Bob Lutz

Bob Lutz: Shocker baseball tries to find second gear


Wichita State coach Todd Butler argues with an umpire during a game against Kansas on April 1. The Shockers have struggled to win games this season, but Butler says he can see improvement.
Wichita State coach Todd Butler argues with an umpire during a game against Kansas on April 1. The Shockers have struggled to win games this season, but Butler says he can see improvement. The Wichita Eagle

Todd Butler took a moment about a month ago to decide how he was going to coach Wichita State’s baseball team after the Shockers’ bad start.

“What direction am I going to go?” Butler said Thursday. “Am I going to break and become negative or am I going to be a leader and stay positive?”

It took him some time to decide, such was the state of Shocker baseball.

There are still big issues. A tough schedule and injuries to key players – especially pitchers Sam Tewes and Willie Schwanke – have left Wichita State often looking like some other team in those Shocker uniforms.

WSU is 13-19. And that includes winning five of its first six Missouri Valley Conference games against teams in the bottom third of the early Valley standings.
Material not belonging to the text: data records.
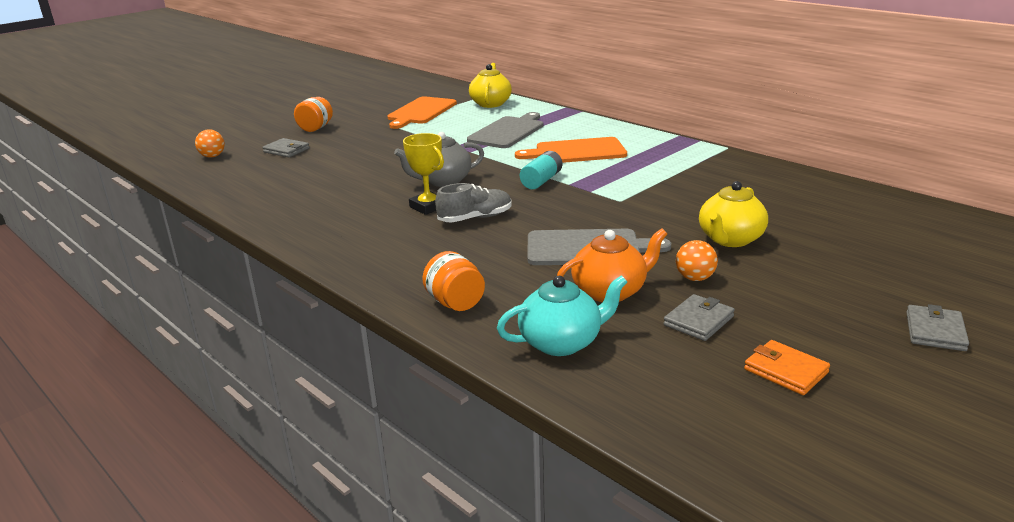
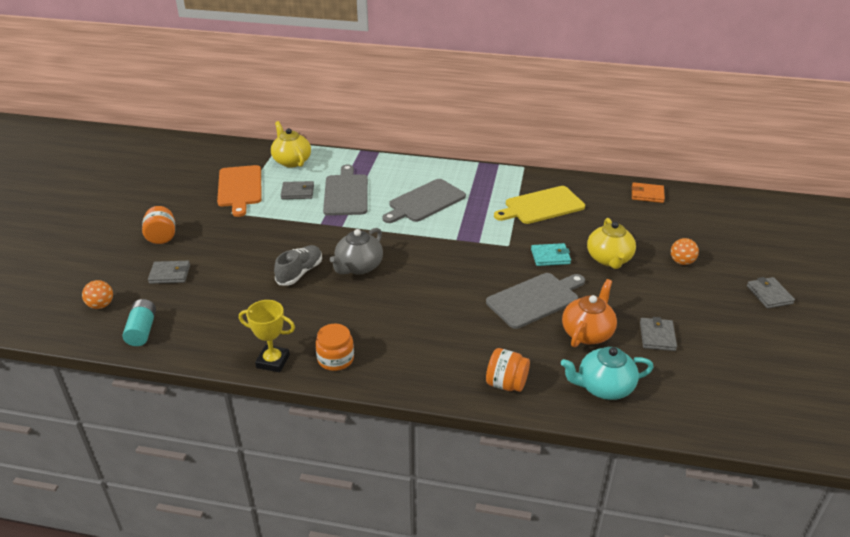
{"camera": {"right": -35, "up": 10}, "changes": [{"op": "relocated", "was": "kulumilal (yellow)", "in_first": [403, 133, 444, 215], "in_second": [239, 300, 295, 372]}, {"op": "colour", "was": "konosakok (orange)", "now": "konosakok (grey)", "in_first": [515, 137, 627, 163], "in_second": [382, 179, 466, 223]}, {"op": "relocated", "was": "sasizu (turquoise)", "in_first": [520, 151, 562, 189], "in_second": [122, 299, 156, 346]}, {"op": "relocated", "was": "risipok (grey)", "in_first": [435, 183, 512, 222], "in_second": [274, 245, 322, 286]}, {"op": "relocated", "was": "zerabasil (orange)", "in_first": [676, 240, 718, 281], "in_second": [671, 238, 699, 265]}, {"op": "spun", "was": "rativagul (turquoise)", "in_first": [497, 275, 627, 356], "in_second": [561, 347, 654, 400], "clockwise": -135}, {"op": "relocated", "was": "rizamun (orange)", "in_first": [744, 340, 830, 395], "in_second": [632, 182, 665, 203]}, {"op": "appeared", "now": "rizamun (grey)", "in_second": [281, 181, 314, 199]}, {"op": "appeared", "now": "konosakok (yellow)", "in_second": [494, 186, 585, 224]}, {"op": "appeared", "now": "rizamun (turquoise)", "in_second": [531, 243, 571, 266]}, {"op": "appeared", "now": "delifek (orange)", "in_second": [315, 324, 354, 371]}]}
Butler decided to stay positive. He sees things he likes in the development of his team and insists he’s not creating a silver lining where there’s only a dark cloud.

He recognizes that 13-19 doesn’t sit well with Shocker fans, most of whom wondered what they were getting in Butler, a former Arkansas assistant who replaced the iconic Gene Stephenson after the 2013 season.

This is slow going, no way around it. If WSU is making progress, it can be hard for the average fan to pick up on as the Shockers prepare to meet another struggling Valley opponent, Illinois State, this weekend at Eck Stadium.

“In 26 years of coaching, I’ve never been through a record like this,” Butler said. “No excuses. My job is to encourage this team and to not let them pout and sulk about where we’re at.”

There are numbers, right there in the statistics for everyone to see, that no one would ever believe the Shockers are responsible for.

It starts with a 5.14 team ERA, a ghastly number considering how outstanding Wichita State pitching has been through the years. Unquestionably, injuries to Tewes and Schwanke have helped the ERA to balloon, but historically the Shockers have had deep and talented pitching staffs.

Not so much this season.

Until recently, the Shockers’ defense was atrocious and the offense has been hit or miss, with “miss” usually carrying the day.

Michael Burns, Tanner Dearman and Mikel Mucha were, according to plan, going to spend much of the season terrorizing pitchers with soaring on-base percentages.

Hasn’t worked out that way.

Mucha is batting .273 and his on-base percentage is just .325. Dearman and Burns, meanwhile, are batting .222 and .178 respectively, with two extra-base hits in 127 at-bats. They look at first base longingly, thirsty for its touch.

Also, junior college transfers Chase Rader and Jordan Farris have cooled after fast starts. Outside of Ryan Tinkham, Daniel Kihle, Sam Hilliard and senior catcher Bob Arens, whose .342 average is getting him more and more playing time, the Shockers haven’t been doing much at the plate

This is Butler’s first head coaching job since he was at McNeese State from 2001-03, where his teams were 90-83.

The Shockers were 31-28 last season, Butler’s first with WSU. The team and the program had started to fade during the last years under Stephenson, but never to anything like 13-19.

With a passionate fan base, built up over 36 seasons of incredible success under Stephenson, the whispers are becoming more and more audible.

That’s not fair to Butler, who has done what no coach sets out to do – follow a legend. He brought in a bunch of new players this season, mostly from the juco ranks. The Shockers now are getting back to recruiting high school talent and, they hope, developing them into good college players.

This season’s plan started off rough.

“Too many new guys, too good of competition and we weren’t ready to play at Long Beach or TCU,” Butler said. “The schedule was a little bit more advanced than our team was at that time.”

Butler was encouraged this week, though, when the Shockers fought hard before losing 6-4 at Texas. He saw more confidence in his team than he had seen 10 days or so earlier when the Shockers dropped a three-game set at No. 4-ranked TCU.

“We competed against Texas,” Butler said. “It’s always fun playing there because it’s a beautiful place and the crowd is hostile. I think our guys are growing into the kind of program we need to be by playing these high-quality teams that have recently been to the College World Series.”

The Shockers haven’t been to the CWS since 1996 and this isn’t going to be the team to break that drought.

Still, Butler thinks the Shockers can be a load in May as they get healthier and more confident.

“I like where our team is emotionally and how they’re coming together,” Butler said. “They’re excited to play whereas a month ago for the coach and for our team, it was a hard time for all of us. We’re a lot stronger now.”

All anyone can do is to sit back and see what happens. The Shockers could get to 8-1 in the Valley by sweeping Illinois State, but then that path gets tougher with road series coming up against Bradley, 24th-ranked Missouri State and 16th-ranked Dallas Baptist.

These are dangerous woods and the Shockers aren’t the big bad wolves they once were.